# Provided information start

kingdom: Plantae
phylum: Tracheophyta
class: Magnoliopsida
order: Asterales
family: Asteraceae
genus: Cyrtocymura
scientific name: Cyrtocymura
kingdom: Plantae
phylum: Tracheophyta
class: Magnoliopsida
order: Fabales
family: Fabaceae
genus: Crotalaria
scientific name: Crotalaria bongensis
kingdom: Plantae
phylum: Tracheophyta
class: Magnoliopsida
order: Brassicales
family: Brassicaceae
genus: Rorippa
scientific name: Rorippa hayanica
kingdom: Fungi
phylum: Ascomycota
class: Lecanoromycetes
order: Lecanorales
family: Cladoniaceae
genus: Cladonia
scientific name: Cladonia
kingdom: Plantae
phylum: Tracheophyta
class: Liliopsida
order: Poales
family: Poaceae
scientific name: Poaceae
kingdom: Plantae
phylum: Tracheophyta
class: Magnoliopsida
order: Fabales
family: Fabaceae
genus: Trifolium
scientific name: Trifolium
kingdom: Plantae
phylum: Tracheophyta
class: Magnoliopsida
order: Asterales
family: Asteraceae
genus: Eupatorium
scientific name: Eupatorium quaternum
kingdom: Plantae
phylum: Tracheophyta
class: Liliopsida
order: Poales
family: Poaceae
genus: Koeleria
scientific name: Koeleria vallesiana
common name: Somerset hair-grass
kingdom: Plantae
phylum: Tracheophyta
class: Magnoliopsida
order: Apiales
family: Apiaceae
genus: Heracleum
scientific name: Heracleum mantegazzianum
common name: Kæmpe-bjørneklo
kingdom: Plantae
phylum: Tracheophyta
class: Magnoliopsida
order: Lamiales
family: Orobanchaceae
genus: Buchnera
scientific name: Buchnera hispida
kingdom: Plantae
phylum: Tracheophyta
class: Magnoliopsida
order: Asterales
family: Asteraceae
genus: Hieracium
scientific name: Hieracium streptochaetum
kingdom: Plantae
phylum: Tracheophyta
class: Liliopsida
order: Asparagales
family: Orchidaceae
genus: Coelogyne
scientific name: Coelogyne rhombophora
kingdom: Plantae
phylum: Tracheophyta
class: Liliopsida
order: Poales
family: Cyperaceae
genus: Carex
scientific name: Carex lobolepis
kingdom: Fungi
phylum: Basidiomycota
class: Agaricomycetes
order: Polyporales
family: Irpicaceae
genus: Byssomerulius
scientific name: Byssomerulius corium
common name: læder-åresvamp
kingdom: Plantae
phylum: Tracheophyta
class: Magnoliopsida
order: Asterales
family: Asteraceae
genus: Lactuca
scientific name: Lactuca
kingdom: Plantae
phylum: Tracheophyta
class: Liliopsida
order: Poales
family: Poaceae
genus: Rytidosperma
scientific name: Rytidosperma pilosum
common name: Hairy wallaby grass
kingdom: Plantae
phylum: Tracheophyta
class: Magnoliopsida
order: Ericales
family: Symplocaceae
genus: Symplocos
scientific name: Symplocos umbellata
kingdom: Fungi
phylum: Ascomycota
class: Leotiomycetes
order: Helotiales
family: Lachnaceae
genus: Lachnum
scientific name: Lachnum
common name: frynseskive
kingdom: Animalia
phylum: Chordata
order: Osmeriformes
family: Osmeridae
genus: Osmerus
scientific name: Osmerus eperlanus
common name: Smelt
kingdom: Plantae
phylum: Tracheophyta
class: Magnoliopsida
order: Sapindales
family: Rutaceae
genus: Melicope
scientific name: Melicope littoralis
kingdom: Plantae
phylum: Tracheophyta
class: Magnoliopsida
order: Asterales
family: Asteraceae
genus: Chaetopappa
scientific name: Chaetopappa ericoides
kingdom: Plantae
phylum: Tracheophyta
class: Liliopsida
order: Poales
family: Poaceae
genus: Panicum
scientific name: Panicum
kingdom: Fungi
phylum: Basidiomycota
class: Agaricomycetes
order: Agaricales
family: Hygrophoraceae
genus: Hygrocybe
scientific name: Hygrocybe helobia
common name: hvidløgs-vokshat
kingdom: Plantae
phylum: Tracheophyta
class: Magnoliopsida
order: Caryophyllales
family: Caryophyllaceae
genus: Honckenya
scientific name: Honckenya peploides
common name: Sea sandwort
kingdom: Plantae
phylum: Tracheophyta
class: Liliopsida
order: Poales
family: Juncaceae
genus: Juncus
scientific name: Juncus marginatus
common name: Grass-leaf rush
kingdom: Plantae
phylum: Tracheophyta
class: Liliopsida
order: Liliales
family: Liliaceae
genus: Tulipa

# Provided information end

### Exercise directions
Can you quote the rows above word for word, beginning with the line that contains "family: Caryophyllaceae" and continuing through the final line of the rows?

### The completed task
family: Caryophyllaceae
genus: Honckenya
scientific name: Honckenya peploides
common name: Sea sandwort
kingdom: Plantae
phylum: Tracheophyta
class: Liliopsida
order: Poales
family: Juncaceae
genus: Juncus
scientific name: Juncus marginatus
common name: Grass-leaf rush
kingdom: Plantae
phylum: Tracheophyta
class: Liliopsida
order: Liliales
family: Liliaceae
genus: Tulipa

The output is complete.